Instructions to follow: Please copy the listing below from the line with "Is it true that Average equals 9.1 at 12?" to the line with "Is it true that Централна", swapping "series" for "data series" and leaving everything else unchanged.

(Beginning of Data for this task)

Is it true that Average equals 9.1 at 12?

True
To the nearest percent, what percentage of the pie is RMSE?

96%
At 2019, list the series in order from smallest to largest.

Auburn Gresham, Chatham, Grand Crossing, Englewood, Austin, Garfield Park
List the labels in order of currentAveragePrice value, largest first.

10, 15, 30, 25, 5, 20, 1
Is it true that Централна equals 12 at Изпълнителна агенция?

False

(End of Data for this task)
(Beginning of Data for this task)

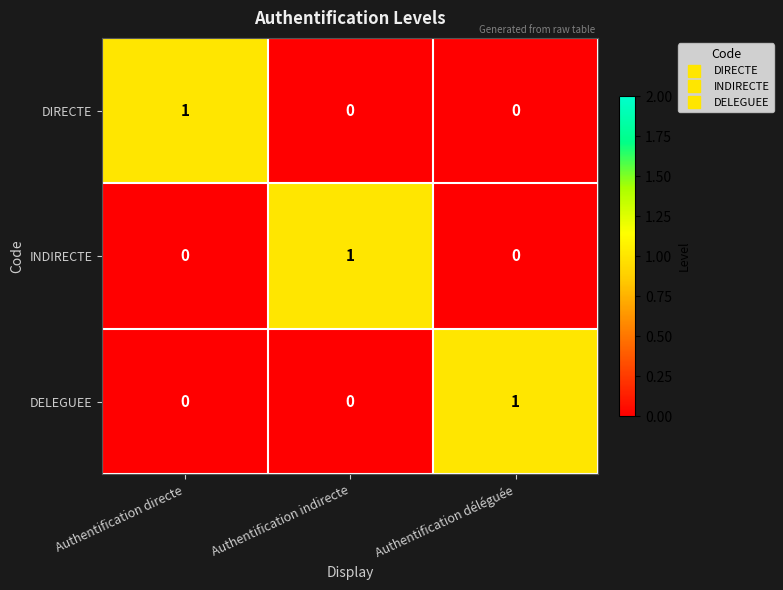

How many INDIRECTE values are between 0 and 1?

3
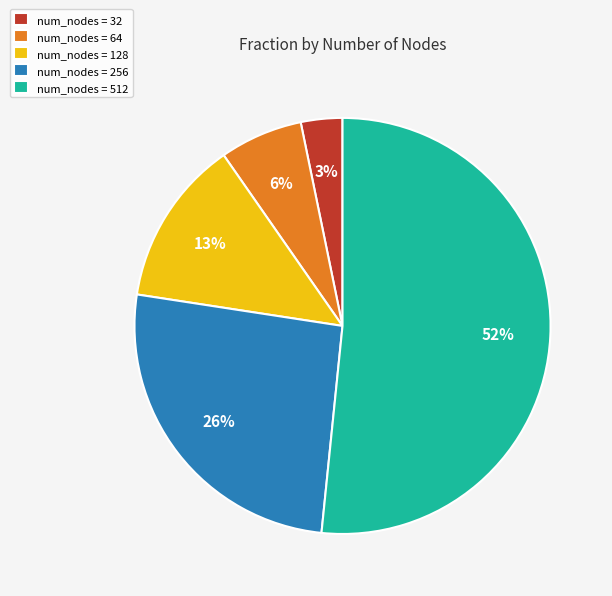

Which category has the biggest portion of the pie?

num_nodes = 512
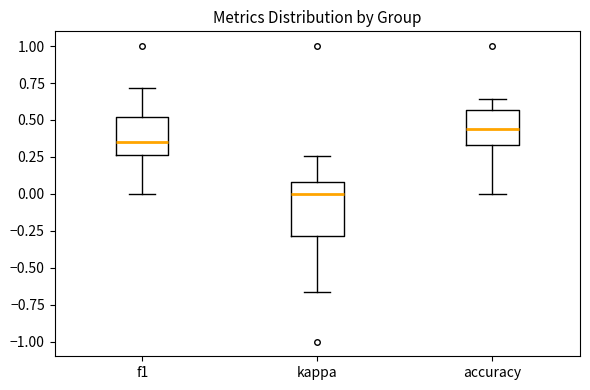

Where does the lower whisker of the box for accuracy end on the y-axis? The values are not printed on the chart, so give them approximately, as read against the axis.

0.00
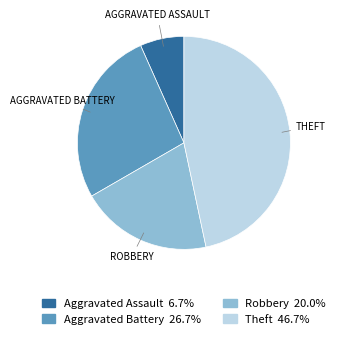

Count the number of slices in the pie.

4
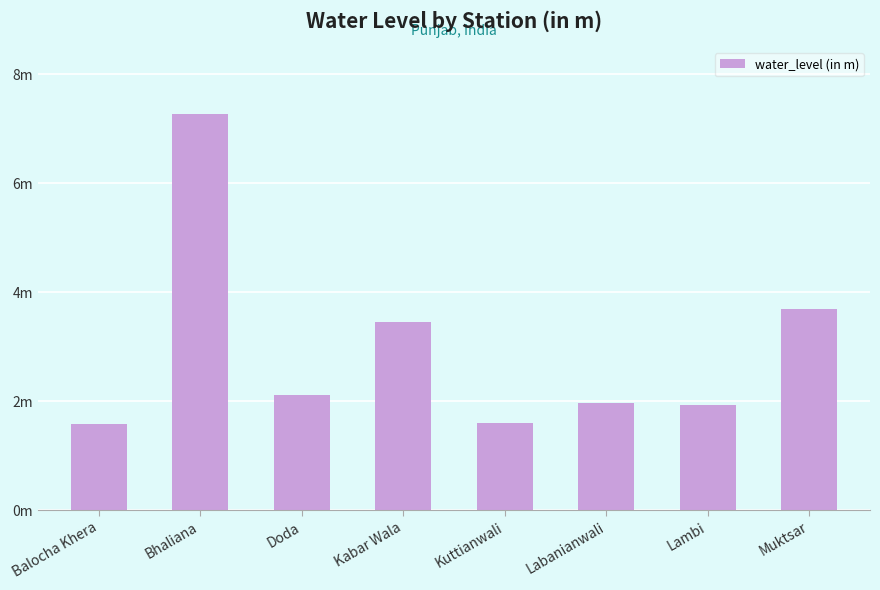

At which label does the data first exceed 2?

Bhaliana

(End of Data for this task)

Answer to this task:
Is it true that Average equals 9.1 at 12?

True
To the nearest percent, what percentage of the pie is RMSE?

96%
At 2019, list the data series in order from smallest to largest.

Auburn Gresham, Chatham, Grand Crossing, Englewood, Austin, Garfield Park
List the labels in order of currentAveragePrice value, largest first.

10, 15, 30, 25, 5, 20, 1
Is it true that Централна equals 12 at Изпълнителна агенция?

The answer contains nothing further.